**EXERCISE:**
Reproduce the forum thread about the loose awning rail in full, word for word.

**DOCUMENT EXTRACT:**
☆ ☆ ☆ ☆ ☆

# Awning rail coming off



## 98452 (Apr 2, 2006)

The front 18 inches of my awing rail is pulling away.

Been up there today trying to put larger self tappers in but only making it worse.

The rail seen better days but usable.

Is this a case of getting a professional to fit a new rail?

If so who?

Or where do you buy A & E awning rail?


----------



## LC1962 (Oct 6, 2005)

Hi John

Awning rail is easy enough to buy, comes in 2 lengths: 16ft or 20ft but is sold in quantities of 10 strips :roll: ... if you know of 9 other people who need some I will happily ship it.

I can only suggest you try Dave Evans at Dave's Motorhomes (he might have some) 07968 429111.
Failing that, you'll have to approach one of the big boys....Dudleys, Freedom etc.

Sorry I can't be of more help.

Cheers
Linda


----------



## 88927 (May 10, 2005)

Hi John
On our RV the awning rail is fixed to a fairly substantial timber header, I think it is a hardwood that runs fore and aft the whole length of the vehicle body. If you have tried using longer self tappers in the original holes without joy then I suspect that water has got into the screw holes and rotted the screws and the timber they were fixed to. I think I would try to seal the original holes with a good sealer and make sure that there is plenty in there..... Then I would try drilling new holes in the awning rail a few inches either side of the original holes and fixing some new self tappers in there, with a good coating of sealer again to prevent it happening again mate.....
Hope this helps, let us know how you get on.....

Keith


----------

☆ ☆ ☆ ☆ ☆

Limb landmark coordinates
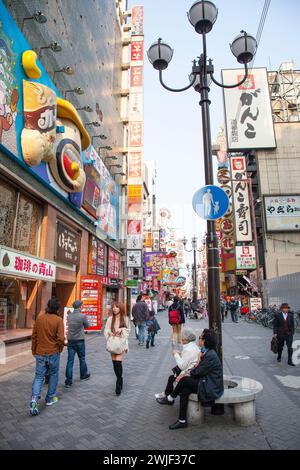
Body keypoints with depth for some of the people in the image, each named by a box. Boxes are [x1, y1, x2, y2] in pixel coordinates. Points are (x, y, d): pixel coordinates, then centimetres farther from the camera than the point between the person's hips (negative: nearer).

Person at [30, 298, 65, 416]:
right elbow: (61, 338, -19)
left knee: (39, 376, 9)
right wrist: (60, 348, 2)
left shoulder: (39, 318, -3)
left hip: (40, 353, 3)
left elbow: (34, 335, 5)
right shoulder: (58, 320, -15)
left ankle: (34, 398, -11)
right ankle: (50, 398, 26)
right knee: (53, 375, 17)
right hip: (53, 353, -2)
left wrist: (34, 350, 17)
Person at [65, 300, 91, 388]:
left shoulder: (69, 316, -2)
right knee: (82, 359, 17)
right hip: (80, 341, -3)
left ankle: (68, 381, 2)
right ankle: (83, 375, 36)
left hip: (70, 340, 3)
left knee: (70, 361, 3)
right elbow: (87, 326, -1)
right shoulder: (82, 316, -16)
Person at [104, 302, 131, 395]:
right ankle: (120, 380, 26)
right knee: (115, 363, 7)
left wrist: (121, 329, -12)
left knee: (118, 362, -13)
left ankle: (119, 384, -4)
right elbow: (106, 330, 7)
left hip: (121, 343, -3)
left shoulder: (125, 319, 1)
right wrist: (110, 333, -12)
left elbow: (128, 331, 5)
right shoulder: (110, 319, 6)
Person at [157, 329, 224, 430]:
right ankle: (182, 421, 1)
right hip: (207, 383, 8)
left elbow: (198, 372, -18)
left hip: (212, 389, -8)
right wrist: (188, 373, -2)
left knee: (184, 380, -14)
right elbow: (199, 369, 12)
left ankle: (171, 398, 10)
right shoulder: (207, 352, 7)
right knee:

☆ ☆ ☆ ☆ ☆

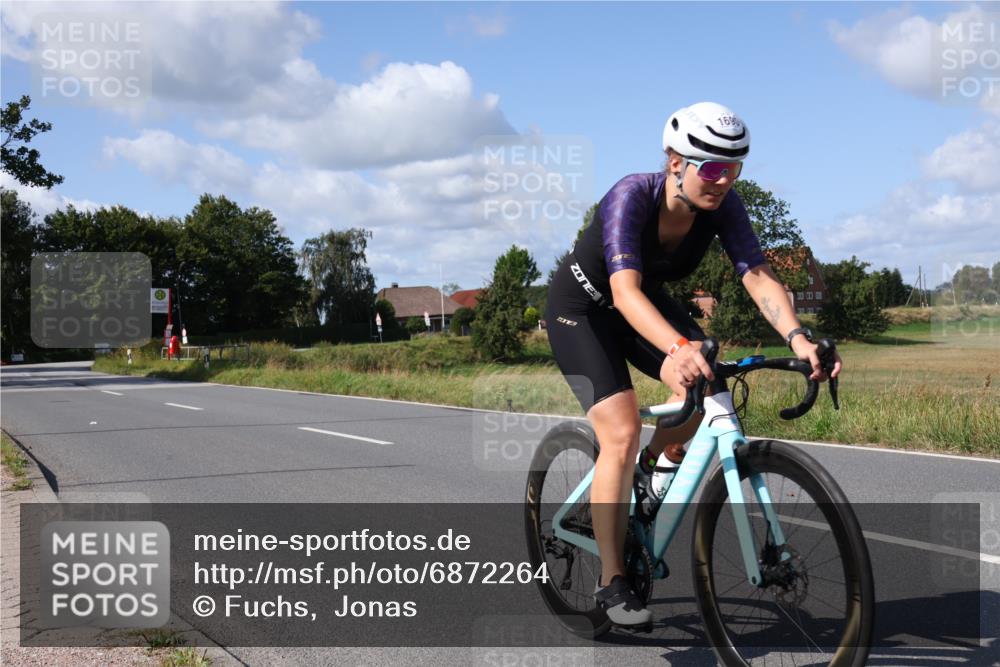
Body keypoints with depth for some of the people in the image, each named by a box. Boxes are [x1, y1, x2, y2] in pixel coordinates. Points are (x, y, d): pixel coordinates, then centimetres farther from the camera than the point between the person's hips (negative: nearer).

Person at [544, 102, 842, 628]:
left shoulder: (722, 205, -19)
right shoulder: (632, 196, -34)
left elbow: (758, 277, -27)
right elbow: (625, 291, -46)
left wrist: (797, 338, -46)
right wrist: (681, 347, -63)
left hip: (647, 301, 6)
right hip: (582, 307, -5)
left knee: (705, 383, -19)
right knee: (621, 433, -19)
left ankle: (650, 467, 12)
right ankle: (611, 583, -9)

☆ ☆ ☆ ☆ ☆

**WORKED SOLUTION:**
# Awning rail coming off



## 98452 (Apr 2, 2006)

The front 18 inches of my awing rail is pulling away.

Been up there today trying to put larger self tappers in but only making it worse.

The rail seen better days but usable.

Is this a case of getting a professional to fit a new rail?

If so who?

Or where do you buy A & E awning rail?


----------



## LC1962 (Oct 6, 2005)

Hi John

Awning rail is easy enough to buy, comes in 2 lengths: 16ft or 20ft but is sold in quantities of 10 strips :roll: ... if you know of 9 other people who need some I will happily ship it.

I can only suggest you try Dave Evans at Dave's Motorhomes (he might have some) 07968 429111.
Failing that, you'll have to approach one of the big boys....Dudleys, Freedom etc.

Sorry I can't be of more help.

Cheers
Linda


----------



## 88927 (May 10, 2005)

Hi John
On our RV the awning rail is fixed to a fairly substantial timber header, I think it is a hardwood that runs fore and aft the whole length of the vehicle body. If you have tried using longer self tappers in the original holes without joy then I suspect that water has got into the screw holes and rotted the screws and the timber they were fixed to. I think I would try to seal the original holes with a good sealer and make sure that there is plenty in there..... Then I would try drilling new holes in the awning rail a few inches either side of the original holes and fixing some new self tappers in there, with a good coating of sealer again to prevent it happening again mate.....
Hope this helps, let us know how you get on.....

Keith


----------